Prossiga o texto sobre a crise da arte xávega na praia do Furadouro a partir do ponto em que termina.

# [EXCERTO DA PÁGINA]
━━━━━━━━━━━━━━━━

As crises na arte xávega, pesca artesanal costeira que foi determinante na consolidação secular de alguns povoados piscatórios ao longo da costa litoral, são há muito uma realidade socioeconómica com diferentes implicações e transformações sociais nas famílias que durante várias gerações dependeram do mar, bem como ao nível do património cultural, paisagístico e urbano que o tempo foi moldando com a própria evolução da linha de costa, restando apenas memórias de um setor económico que durante séculos foi fundamental para a sobrevivência dos povoados concentrados no litoral a exemplo da praia do Furadouro, que assistiu recentemente em silêncio à partida do barco “Jovem”, que vinha resistindo, ainda que simbolicamente, à dura missão de preservar a tradição da arte xávega nesta zona da costa de Ovar.
José Lopes
(texto e fotos)

━━━━━━━━━━━━━━━━

# [SEGMENTO DE DADOS]
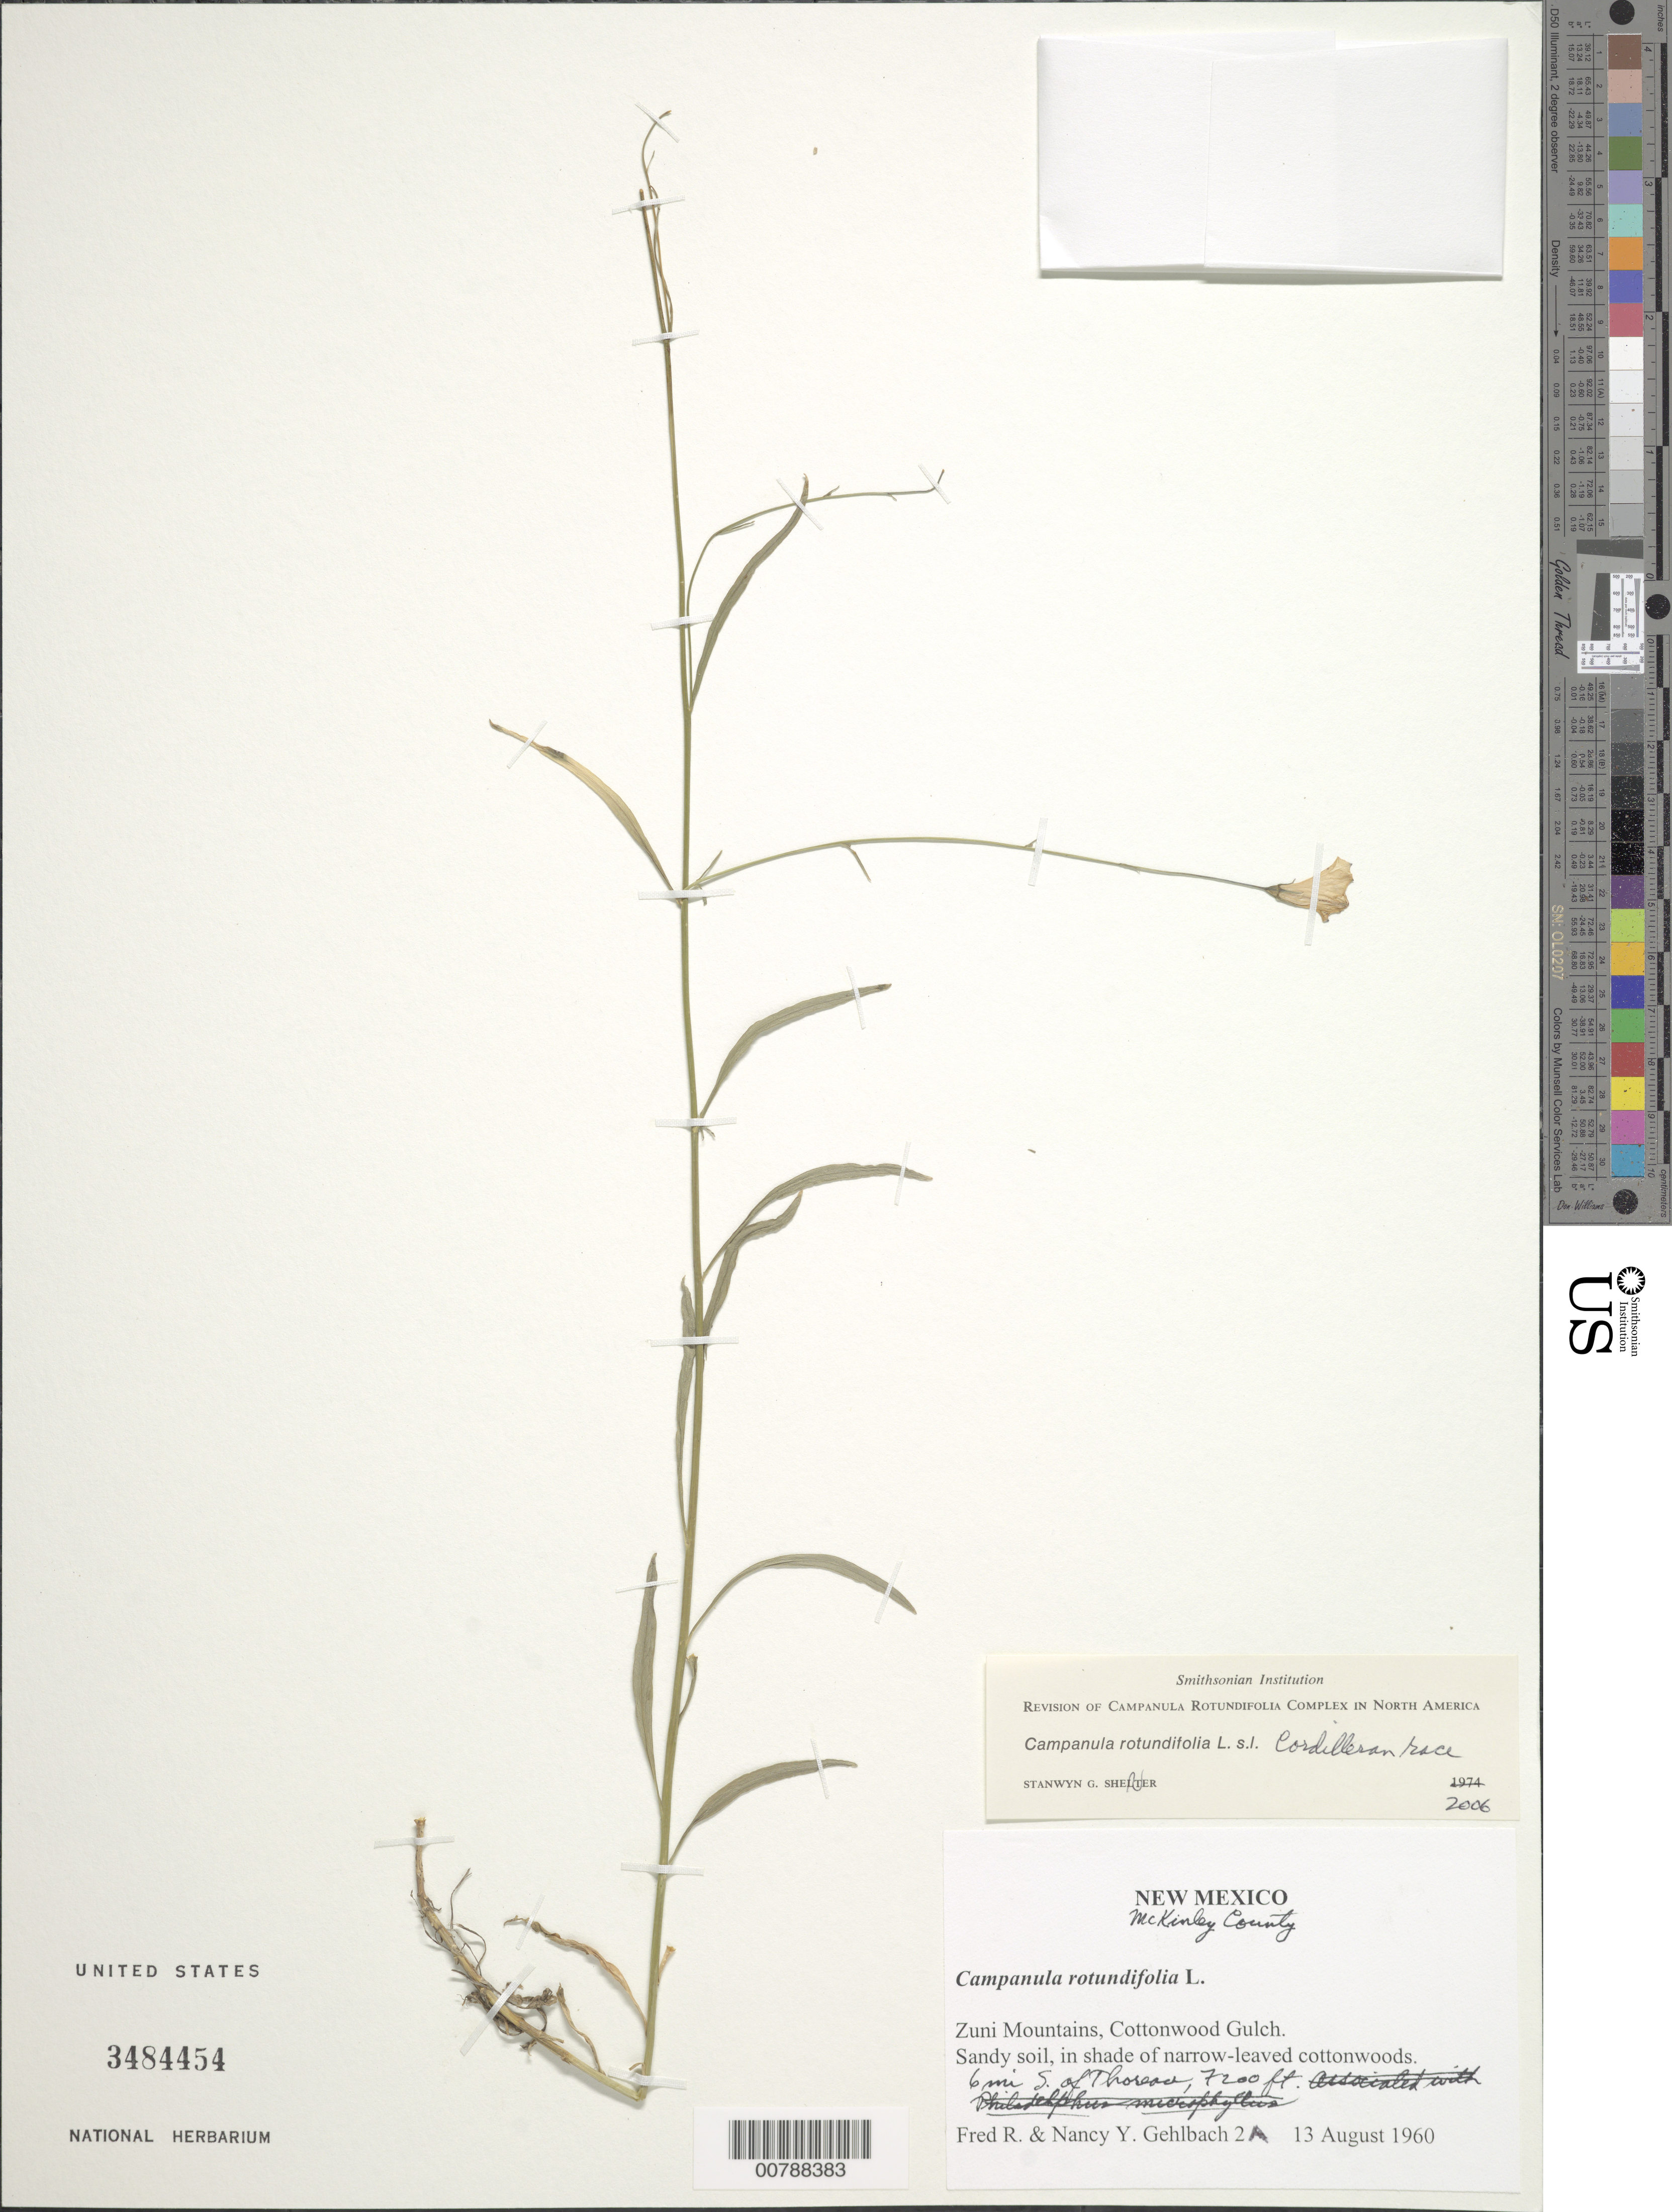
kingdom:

━━━━━━━━━━━━━━━━

# [RESPOSTA ESCRITA]
O fim da atividade da arte xávega no Furadouro há muito estava anunciado e já nos anos 60 tinha sido cenário natural para a rodagem do filme “Mudar de Vida” de Paulo Rocha. Durante as últimas décadas, foram várias as tentativas de pescadores para resistir à decadência deste tipo de faina e às dificuldades e custos elevados para manter empresas de companhas de pesca que operavam em toda a costa ovarense. No entanto, viria a ser exatamente o Furadouro, com todo o seu historial no desenvolvimento da industria de pesca e conserva, que acabaria por assistir à inglória agonia da arte xávega, com os últimos barcos que ali trabalhavam a apodrecerem em terra (Srª da Graça e Deus Te Salve), restando mesmo só, um exemplar das gerações de barcos Srª da Graça numa rotunda desta praia.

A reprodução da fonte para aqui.